Many countries and green groups continue to push for more equitable representation, including by limiting the plastic industry’s presence at future discussions. Environmental advocates criticized the U.N. Environment Programme’s decision to fund a $400,000 multistakeholder forum — a kind of talk shop for civil society and trade groups that was held just days before formal negotiations began — and said the U.N. should instead provide funding to bring more representatives from organizations based in the Global South, Indigenous groups, and frontline communities to the actual negotiations.

“We need a lot more grassroots communities who are directly affected by the problem to have their voices heard in this space,” said Christina Dixon, ocean campaign leader for the nonprofit Environmental Investigation Agency.
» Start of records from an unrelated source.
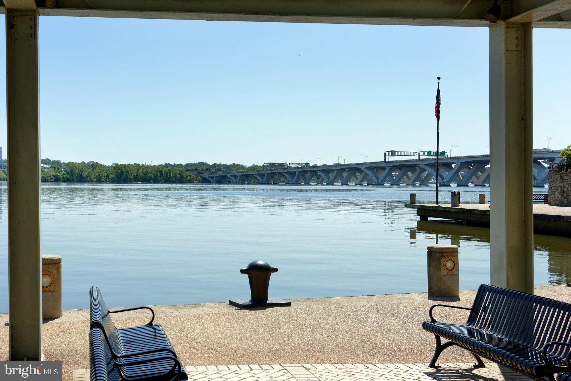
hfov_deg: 44.5
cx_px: 286
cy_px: 190
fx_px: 698
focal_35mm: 44
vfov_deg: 30.5
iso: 320
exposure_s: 1/640
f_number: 8
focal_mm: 44
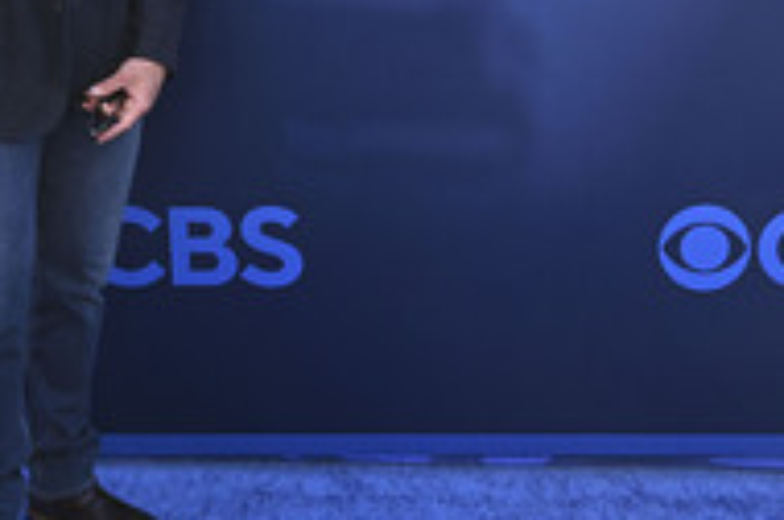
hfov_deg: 33.9
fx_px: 1239
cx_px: 650
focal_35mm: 57
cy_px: 70
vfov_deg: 23.2
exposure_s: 1/200
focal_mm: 24
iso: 320
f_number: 5.6
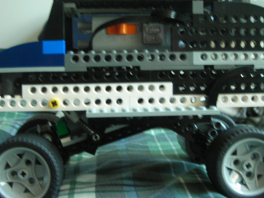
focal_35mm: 57
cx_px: 130
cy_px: 83
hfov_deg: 33.8
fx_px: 435
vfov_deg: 25.6
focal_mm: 6.8
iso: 50
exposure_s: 1/4
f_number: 3.3
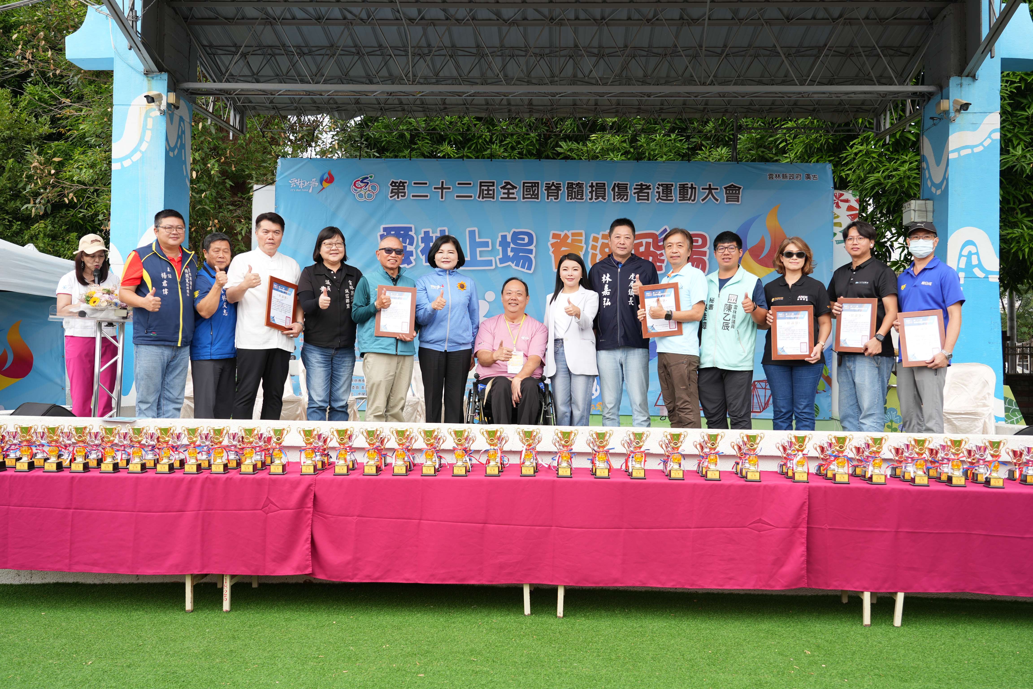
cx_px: 516
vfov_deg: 35.9
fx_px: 1062
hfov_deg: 51.9
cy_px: 344
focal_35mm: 37
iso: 100
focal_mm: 37
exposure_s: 1/200
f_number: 4.5
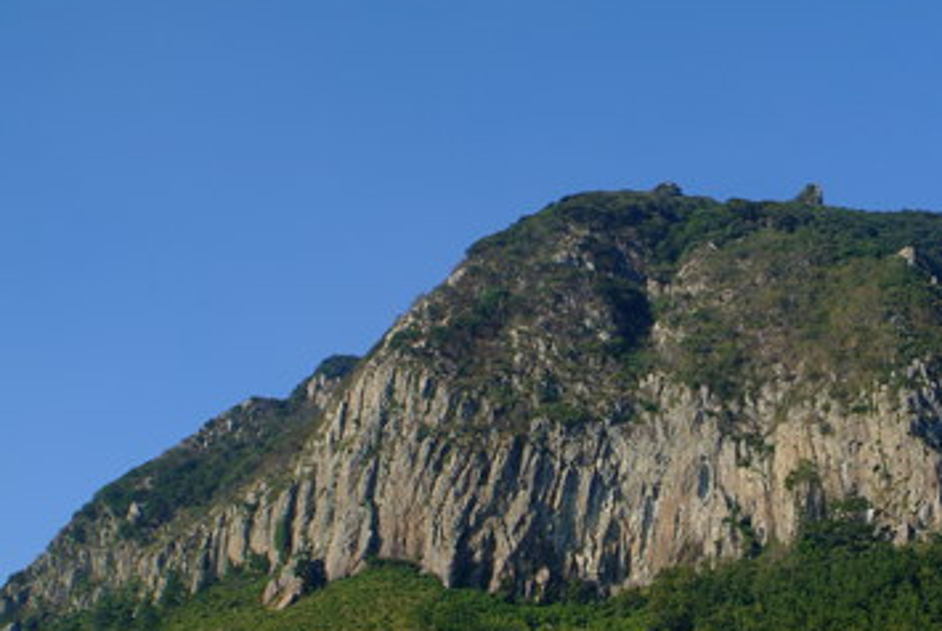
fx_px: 1546
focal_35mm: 59
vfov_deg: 22.8
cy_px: 480
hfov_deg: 32.9
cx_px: 758
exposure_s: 1/250
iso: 100
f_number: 8
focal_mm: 20
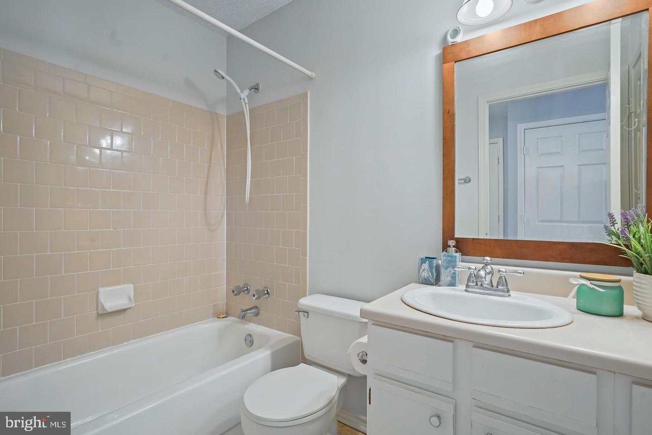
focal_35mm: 16
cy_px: 218
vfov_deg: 73.7
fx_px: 290
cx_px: 326
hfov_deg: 96.7
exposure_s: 1/5
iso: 800
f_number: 8
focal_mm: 16
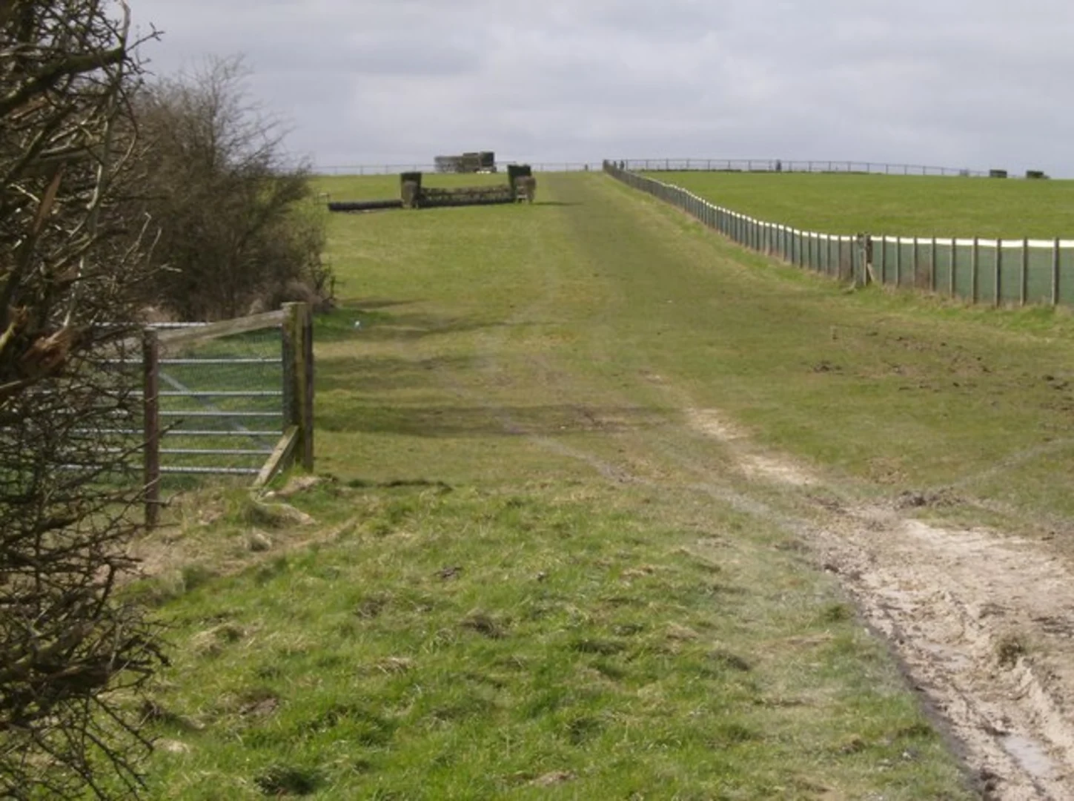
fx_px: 3374
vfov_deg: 13.5
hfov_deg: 18.1
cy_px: 400
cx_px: 537
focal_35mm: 109
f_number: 7.8
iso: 100
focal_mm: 18
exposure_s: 1/303
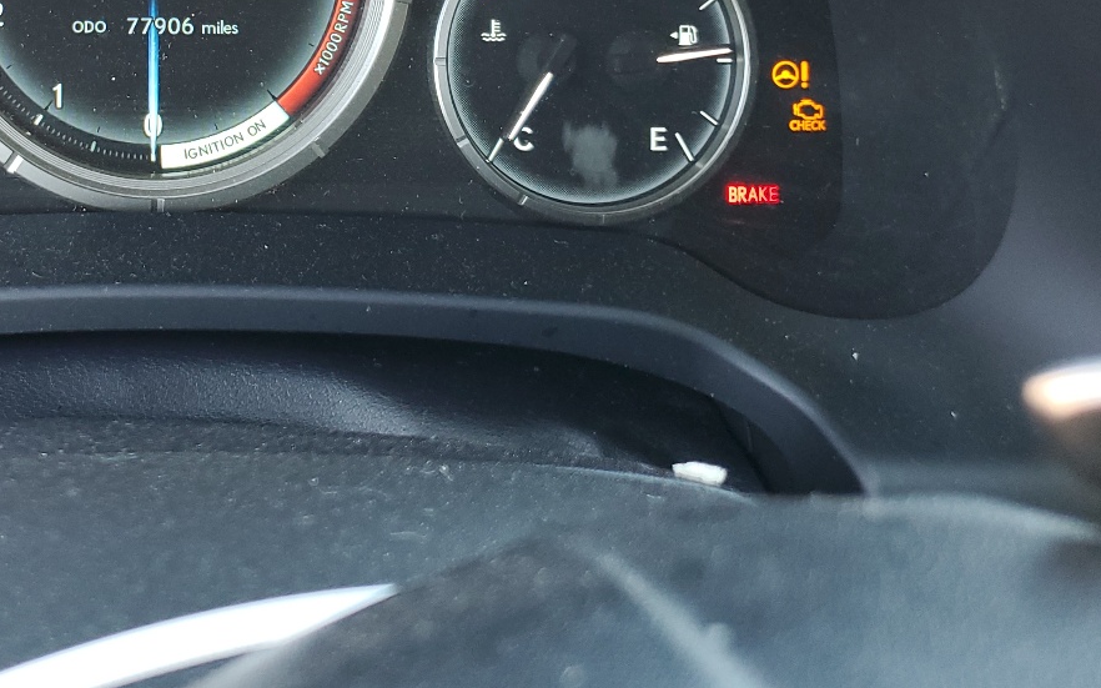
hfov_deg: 37.7
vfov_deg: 24.4
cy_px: -40
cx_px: 117
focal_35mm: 50
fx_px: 1500
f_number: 1.5
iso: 74
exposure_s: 1/50
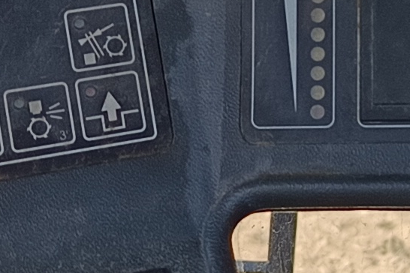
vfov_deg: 7.4
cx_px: 644
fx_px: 2084
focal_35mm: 183
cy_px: -58
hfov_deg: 10.8
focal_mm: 5.31
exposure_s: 1/233
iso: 50
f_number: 1.7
Echoing many others — including delegates from Cameroon, South Africa, and Sri Lanka — she also called on the U.N. to provide enough funding to ensure at least two delegates from each country can attend the next INC sessions. Doing so would allow low-income countries to participate in multiple discussions at once, getting them closer to equal footing with their wealthier counterparts.

Moving forward, many countries recommended the creation of two groups to continue the negotiations both during and in between sessions, with one group focusing on the substance of the treaty and the other on procedural and logistical issues. But not even this logistical detail was resolved by the end of the week. Negotiators hope to find a solution by the start of the INC’s second session, expected to be held in Paris at the end of May.